As the U.S. marks the 100th anniversary of women’s suffrage, many event organizers have been careful to present it as a commemoration, not a celebration. That's because when the 19th Amendment passed in 1920, it was mostly white women who benefited.
Visitors to the Arizona Capitol Museum look at a display honoring the state’s early suffrage movement in this Wednesday, March 11, 2020, in Phoenix. The display includes a mannequin dressed in period consume depicting Frances Willard Munds, who led a successful 1912 ballot initiative that gave women the right to vote.
The 100th anniversary has arrived during a year of nationwide protests against racial inequality that have forced the United States to once again reckon with its uncomfortable history. The complicated nature of the suffrage movement came full circle last week when Democratic presidential nominee Joe Biden chose California U.S. Sen. Kamala Harris as his running mate, making her the first Black woman on a major party ticket.In an appearance with Biden last week, Harris said she was “mindful of all the heroic and ambitious women before me whose sacrifice, determination and resilience makes my presence here today even possible.

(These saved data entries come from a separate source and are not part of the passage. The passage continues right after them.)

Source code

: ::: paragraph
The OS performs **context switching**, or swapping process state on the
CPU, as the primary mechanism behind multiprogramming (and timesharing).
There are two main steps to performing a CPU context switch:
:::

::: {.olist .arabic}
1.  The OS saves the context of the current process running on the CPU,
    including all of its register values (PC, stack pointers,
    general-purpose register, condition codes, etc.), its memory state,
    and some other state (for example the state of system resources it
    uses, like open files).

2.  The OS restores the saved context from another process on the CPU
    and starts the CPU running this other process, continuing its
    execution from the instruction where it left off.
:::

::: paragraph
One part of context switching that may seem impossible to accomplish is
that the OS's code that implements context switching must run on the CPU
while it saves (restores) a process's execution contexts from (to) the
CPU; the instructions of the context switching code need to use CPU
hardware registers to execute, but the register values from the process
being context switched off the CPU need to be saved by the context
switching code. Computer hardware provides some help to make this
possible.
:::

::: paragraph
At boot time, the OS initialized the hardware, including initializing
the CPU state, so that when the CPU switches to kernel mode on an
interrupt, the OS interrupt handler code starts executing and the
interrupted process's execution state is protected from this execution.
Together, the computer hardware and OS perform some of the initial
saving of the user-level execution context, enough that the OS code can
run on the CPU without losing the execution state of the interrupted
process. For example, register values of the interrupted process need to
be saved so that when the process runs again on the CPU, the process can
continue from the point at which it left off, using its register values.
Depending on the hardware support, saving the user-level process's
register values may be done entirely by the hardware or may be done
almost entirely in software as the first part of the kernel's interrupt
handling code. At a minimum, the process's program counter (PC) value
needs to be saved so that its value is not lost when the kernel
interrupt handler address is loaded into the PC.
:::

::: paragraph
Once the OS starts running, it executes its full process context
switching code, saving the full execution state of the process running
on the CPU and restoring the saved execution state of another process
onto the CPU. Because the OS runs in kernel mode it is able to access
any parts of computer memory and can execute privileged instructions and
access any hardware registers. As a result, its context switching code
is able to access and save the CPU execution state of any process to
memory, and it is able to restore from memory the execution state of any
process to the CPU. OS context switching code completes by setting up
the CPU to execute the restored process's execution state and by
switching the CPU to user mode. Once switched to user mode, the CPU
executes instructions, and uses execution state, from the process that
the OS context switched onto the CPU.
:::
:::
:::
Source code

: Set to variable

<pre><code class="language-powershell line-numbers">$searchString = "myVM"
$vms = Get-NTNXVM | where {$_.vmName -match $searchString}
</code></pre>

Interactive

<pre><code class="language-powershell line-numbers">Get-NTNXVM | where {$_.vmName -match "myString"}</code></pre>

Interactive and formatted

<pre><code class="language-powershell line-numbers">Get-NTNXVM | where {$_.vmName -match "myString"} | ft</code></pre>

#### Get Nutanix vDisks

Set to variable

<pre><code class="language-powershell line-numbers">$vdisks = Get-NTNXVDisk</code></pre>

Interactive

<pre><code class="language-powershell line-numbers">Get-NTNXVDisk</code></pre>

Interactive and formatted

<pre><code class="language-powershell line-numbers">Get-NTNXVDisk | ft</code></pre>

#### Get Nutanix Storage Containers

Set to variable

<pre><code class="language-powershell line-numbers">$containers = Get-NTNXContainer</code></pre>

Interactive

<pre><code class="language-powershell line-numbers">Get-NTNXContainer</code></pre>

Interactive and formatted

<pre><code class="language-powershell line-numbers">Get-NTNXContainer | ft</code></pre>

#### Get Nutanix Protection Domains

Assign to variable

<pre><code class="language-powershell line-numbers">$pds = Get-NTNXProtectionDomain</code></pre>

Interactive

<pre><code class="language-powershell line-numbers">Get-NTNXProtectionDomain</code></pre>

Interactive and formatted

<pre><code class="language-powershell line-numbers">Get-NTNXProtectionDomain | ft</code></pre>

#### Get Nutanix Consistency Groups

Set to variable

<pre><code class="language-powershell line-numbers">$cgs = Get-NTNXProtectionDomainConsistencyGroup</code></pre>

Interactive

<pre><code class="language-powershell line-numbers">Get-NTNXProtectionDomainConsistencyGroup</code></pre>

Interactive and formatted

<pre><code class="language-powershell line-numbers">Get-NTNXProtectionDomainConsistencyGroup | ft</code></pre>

The 100th anniversary marks an opportunity to “honestly examine” the relationship between white and Black women in the women’s rights movement, said Johnetta Betch Cole, a former college president and anthropologist who is currently the national chair of the National Conference of Negro Women, an organization that was founded in 1935 to advocate for women’s rights.
In June, protesters in Iowa demanded that Iowa State University remove the name of suffragist and alumna Carrie Chapman Catt from a building because of white supremacist and anti-immigrant statements attributed to her. Kelley said the protesters “need to understand history” and that Catt and other suffragists had to engage in the white-supremacist politics of the time.